The task: Begin at the line containing "Ein Sky Block" and end at the final line of the entries. Please reproduce those lines exactly.

Supplied data:

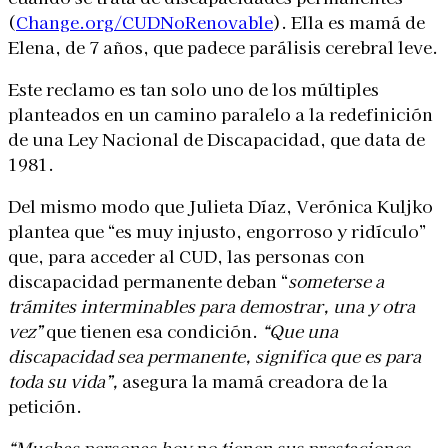
(
Change.org/CUDNoRenovable
). Ella es mamá de
Elena, de 7 años, que padece parálisis cerebral leve.
Este reclamo es tan solo uno de los múltiples
planteados en un camino paralelo a la redefinición
de una Ley Nacional de Discapacidad, que data de
1981.
Del mismo modo que Julieta Díaz, Verónica Kuljko
plantea que “es muy injusto, engorroso y ridículo”
que, para acceder al CUD, las personas con
discapacidad permanente deban “
someterse a
trámites interminables para demostrar, una y otra
vez”
que tienen esa condición.
“Que una
discapacidad sea permanente, significa que es para
toda su vida”,
asegura la mamá creadora de la
petición.
“Muchas personas hoy no tienen sus prestaciones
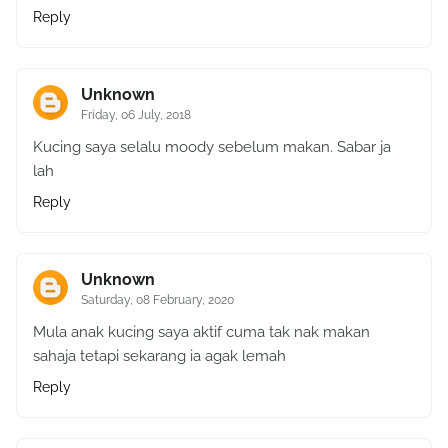
Reply
Unknown
Friday, 06 July, 2018
Kucing saya selalu moody sebelum makan. Sabar ja
lah
Reply
Unknown
Saturday, 08 February, 2020
Mula anak kucing saya aktif cuma tak nak makan
sahaja tetapi sekarang ia agak lemah
Reply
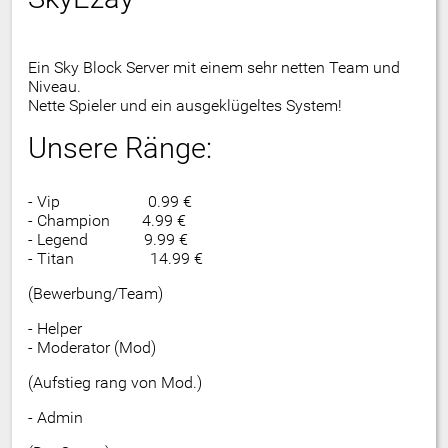
Ein Sky Block Server mit einem sehr netten Team und
Niveau.
Nette Spieler und ein ausgeklügeltes System!
Unsere Ränge:
- Vip 0.99 €
- Champion 4.99 €
- Legend 9.99 €
- Titan 14.99 €
(Bewerbung/Team)
- Helper
- Moderator (Mod)
(Aufstieg rang von Mod.)
- Admin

Result for this exercise:
Ein Sky Block Server mit einem sehr netten Team und
Niveau.
Nette Spieler und ein ausgeklügeltes System!
Unsere Ränge:
- Vip 0.99 €
- Champion 4.99 €
- Legend 9.99 €
- Titan 14.99 €
(Bewerbung/Team)
- Helper
- Moderator (Mod)
(Aufstieg rang von Mod.)
- Admin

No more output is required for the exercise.